1728 — Late Summer to Fall, Yellow Fever, Charleston, SC — <130
— <130 Blanchard guestimate.[1]
— “multitudes” Hewatt in Ramsay’s History of South Carolina... 1858, p. 46.
Narrative Information
Kohn: “Charleston Yellow Fever Epidemics of 1728 and 1732 — Two epidemics of yellow fever that swept through Charleston, South Carolina, and brought the city to a standstill on both occasions. The epidemic of 1728 was the first appearance of yellow fever in 10 years. This pestilence was described as a ‘Bilious Plague’ because it was so widespread and also because it was so mysterious. Doctors in the early eighteenth century did not know how to treat the disease; consequently, the mortality rate was extremely high…” (Kohn. Encyclopedia of Plague and Pestilence… 2001, p. 62.)
McCandless: “In the fall of 1728, an epidemic killed ‘multitudes,’ according to Alexander Hewatt….Country people avoided Charleston, business came to a holt, food prices soared, and many people went hungry. The assembly, scheduled to meet in September, count not achieve a quorum all autumn and did not convene until January.[2]
“….The number of deaths in the city in 1732 was the highest of the decade 1722-1732. The second highest was 1728, another yellow fever year.”[3] (McCandless, p. 69.)
Ramsay: Cites Dr. Alexander Hewatt: “that the summer of 1728 was uncommonly hot in Carolina…and that an infectious and pestilential distemper, commonly called the ‘yellow fever,’ broke out in town, and swept off multitudes of the inhabitants, both white and black. As the town depended entirely on the country for fresh provisions, the planters would suffer no person to carry supplies t it, for fear of catching the infection and bringing it to the country. They physicians knew not how to treat the uncommon disorder, which was suddenly caught and proved quickly fatal. The calamity was so general, that few could grant assistance to their distressed neighbors. So many funerals happening every day while so many lay sick, white persons sufficient for burying the dead were scarcely to be found. Though they were often interred on the same day they died, so quick was the putrefaction, so offensive and infectious were the corpses, that even the nearest relations seemed averse from the necessary duty.” Ramsay writes: “This is the first direct mention of the yellow fever in the history of Carolina.”
Sources
Kohn, George Childs (Ed.). Encyclopedia of Plague and Pestilence From Ancient Times to the Present (Revised Edition). NY: Checkmark Books, 2001.

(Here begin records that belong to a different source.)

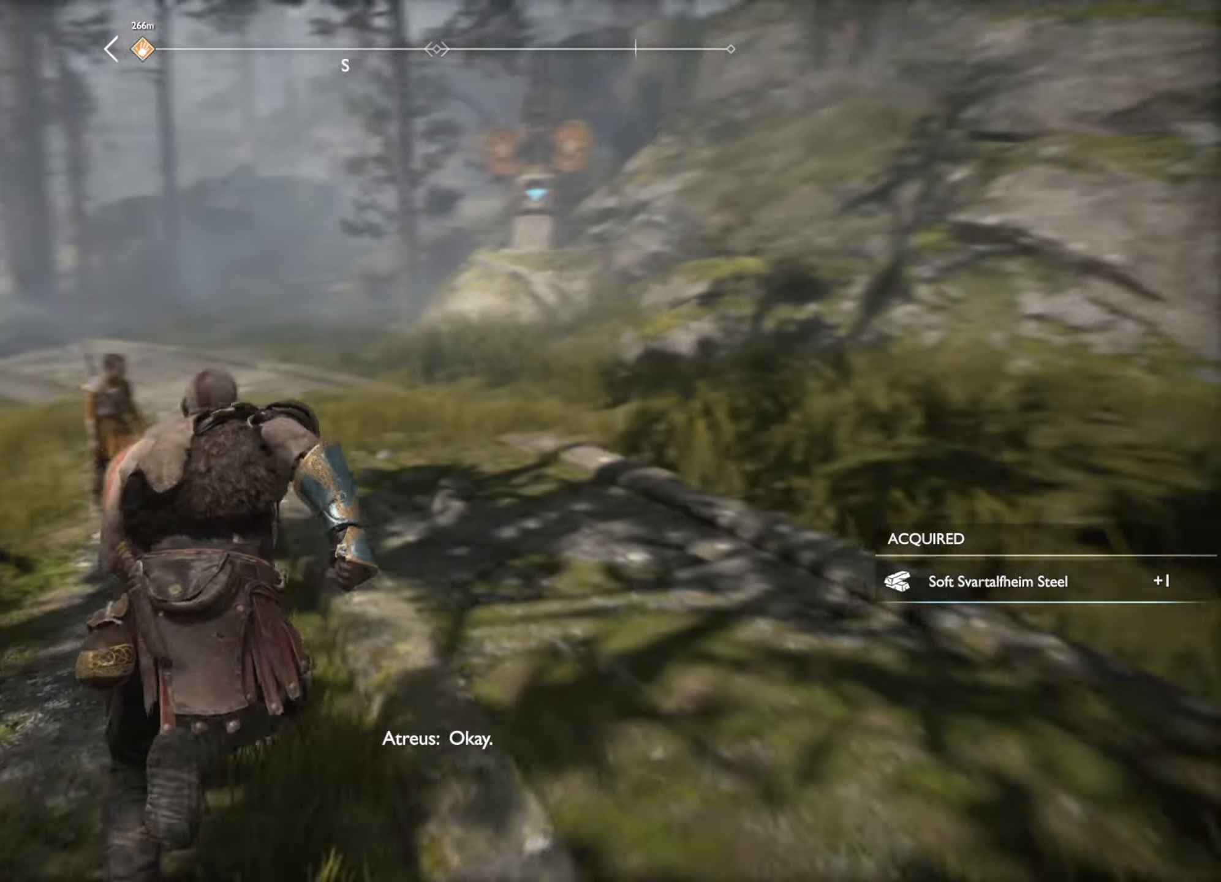
{"keys": ["w"], "mouse": [], "events": []}
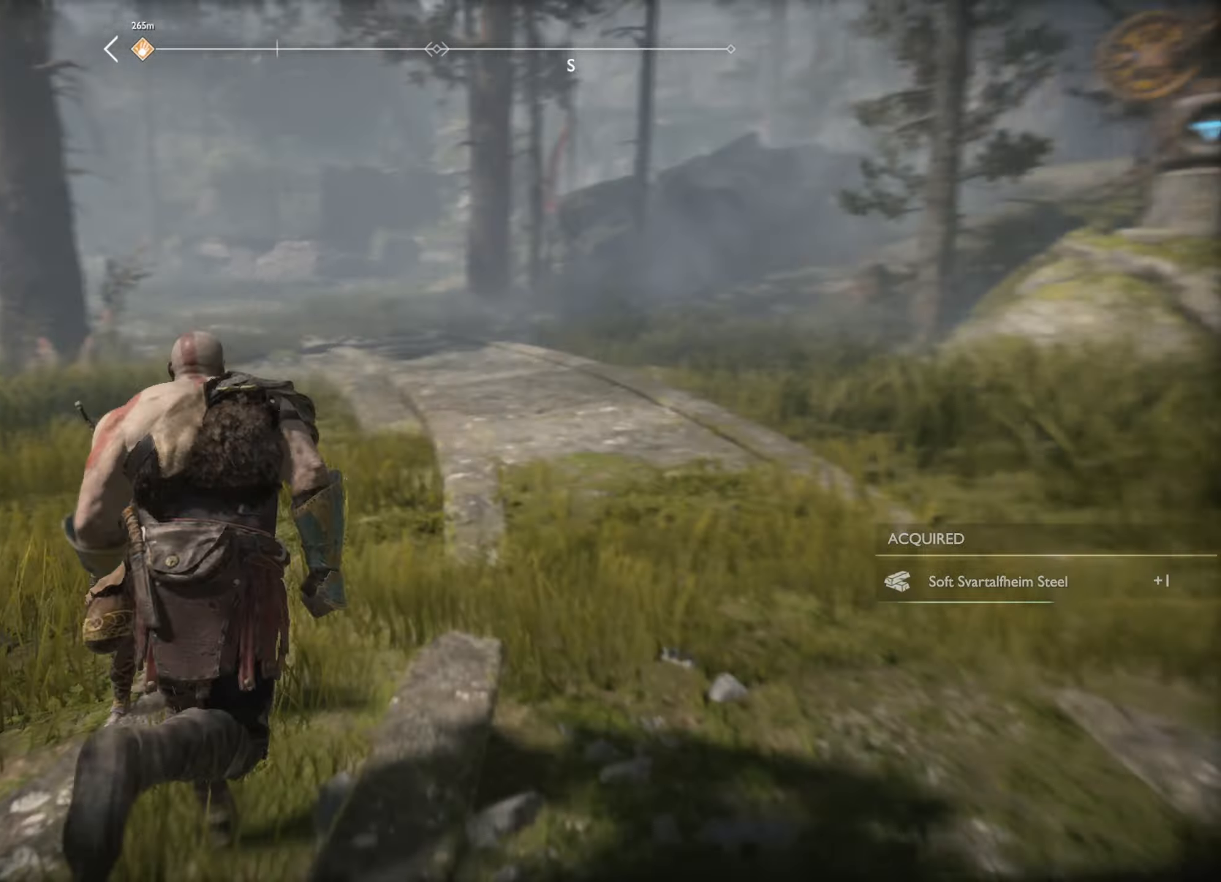
{"keys": ["w"], "mouse": [], "events": []}
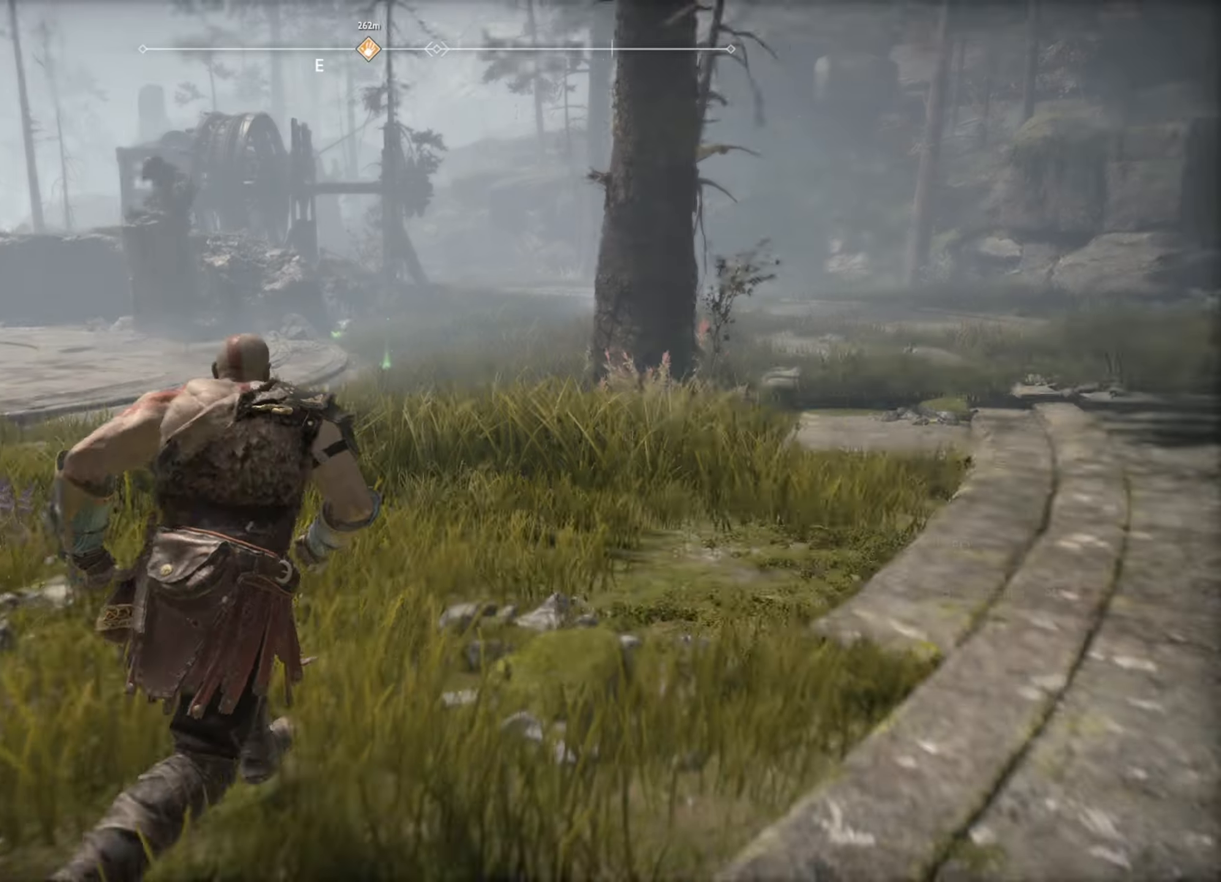
{"keys": ["w"], "mouse": [], "events": []}
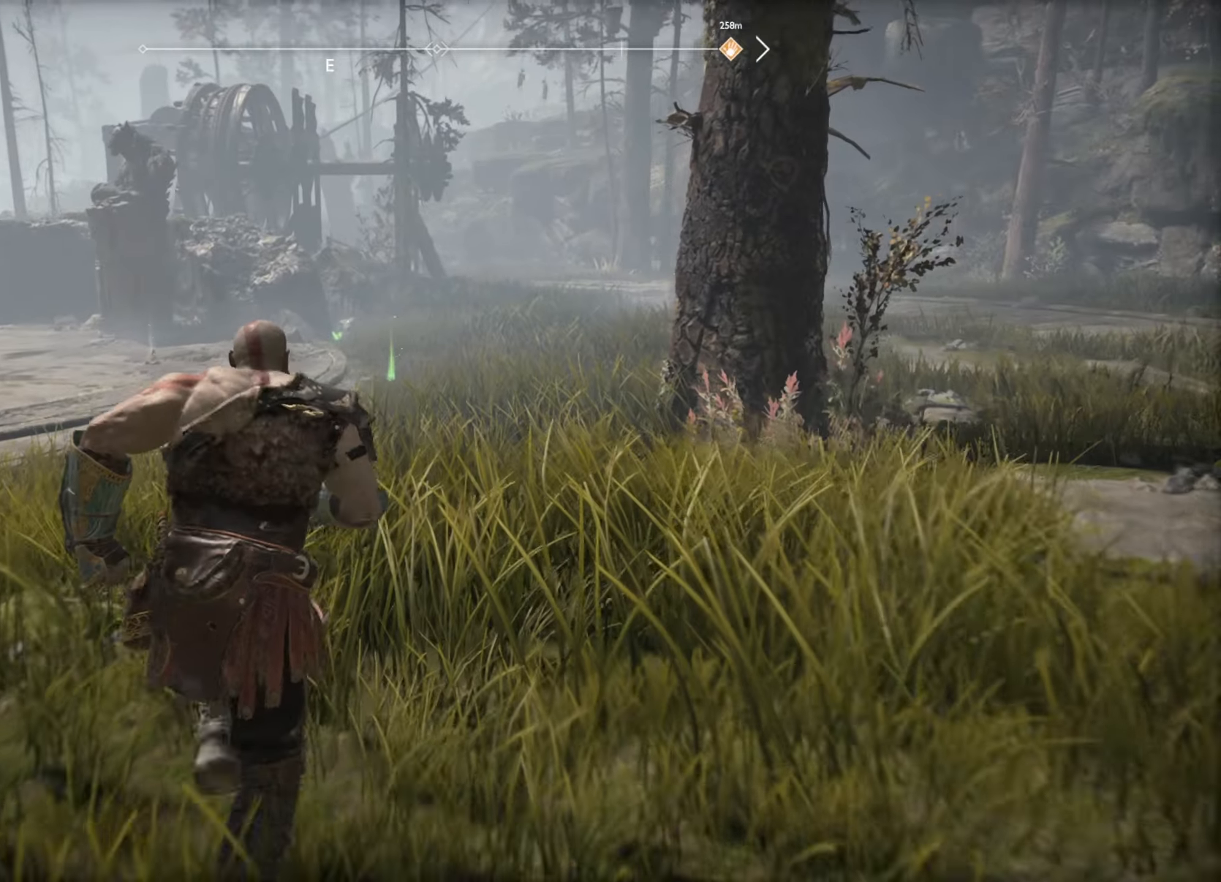
{"keys": ["w"], "mouse": [], "events": []}
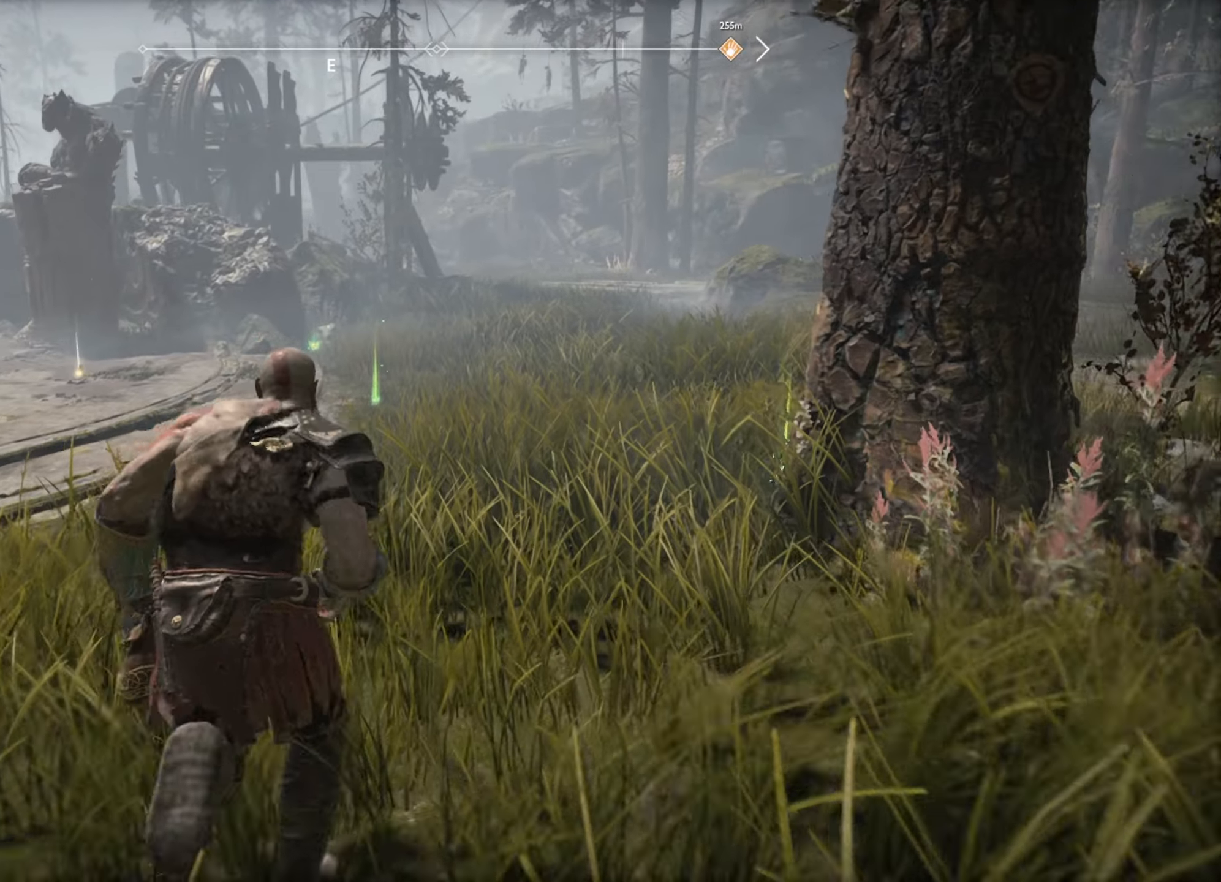
{"keys": ["w"], "mouse": [], "events": []}
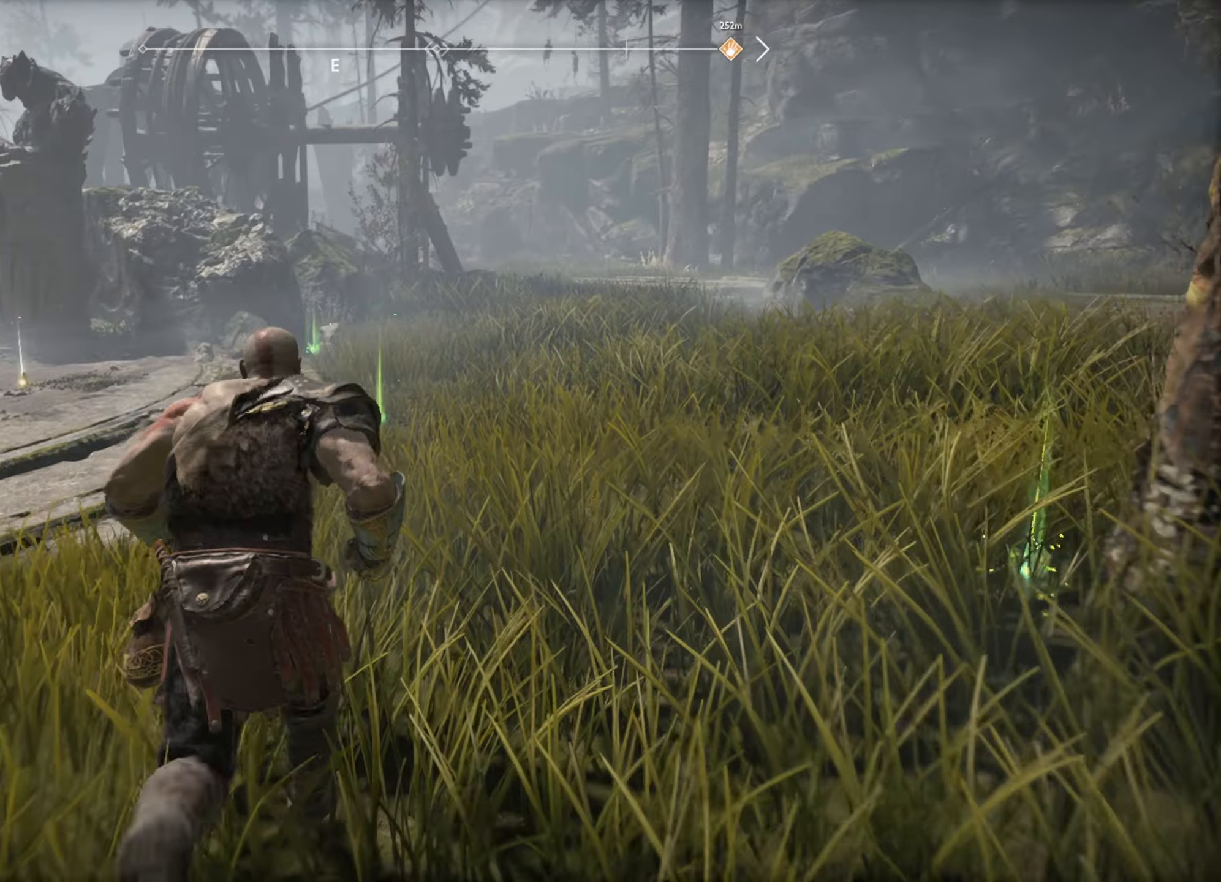
{"keys": ["w"], "mouse": [], "events": []}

McCandless, Peter. Slavery, Disease, and Suffering in the Southern Lowcountry. New York: Cambridge University Press, 2011. Google digital preview accessed 9-11-2016 at: https://books.google.com/books?id=NMrqxrLAHUgC&printsec=frontcover#v=onepage&q&f=false
Ramsay, David (M.D.). Ramsay’s History of South Carolina, From its First Settlement in 1670 to the Year 1808. Published by W. J. Duffie, Newberry, SC, printed in Charleston by Walker, Evans & Co., 1858. Digitized by archive.org and accessed 9-11-2016 at: https://archive.org/stream/ramsayshistorys00ramsgoog#page/n4/mode/2up
[1] We know not how to translate “multitudes” to a number for the purpose of this compilation, particularly not knowing the population base or rate of death. We land upon “less than” 130 in that Kohn writes that “The yellow fever epidemic of 1732 killed 130 whites and many black slaves in Charleston.” [How many black slaves is not estimated.] McCandless cites sources noted in his footnotes to the effect that 1728 deaths were larger than any other year in the 1722-1732 decade except for 1732, which had the larger loss of life and was “another yellow fever year.” Unfortunately the yellow fever toll is not noted for either year by his sources, only that more people died in 1732 than 1728. Our guestimate is made knowing that 160-191 people reportedly died from yellow fever in Charleston (160-180) and the surrounding countryside (10-11) in 1699, a year when one might presume the population to have been smaller.
[2] Footnote 21: “Alexander Hewatt, An Historical Account of the Rise and Progress of the Colonies of South Carolina and Georgia, 2 vols. (London, 1779)1:316-318; Journals of His Majesty’s Council of South Carolina, Sept. 21, Oct. 31, Nov. 21-23, 1728, SCDAH; JCHA, Jan. 18, 1728/29, SCDAH; Walter Fraser, Charleston! Charleston! The History of a Southern City (Columbia: University of South Carolina Press, 1989), 7-44.”
[3] Footnote 24: “Alexander Garden to Bishop of London, Nov 8, 1732, Fulham Palace Mss., Library of Congress, transcript summary of letters from Garden to Bishop of London, copies in SCHS; Coclanis, Shadow of a Dream, 164, Table B1, 169-170, Tables D1-D3.”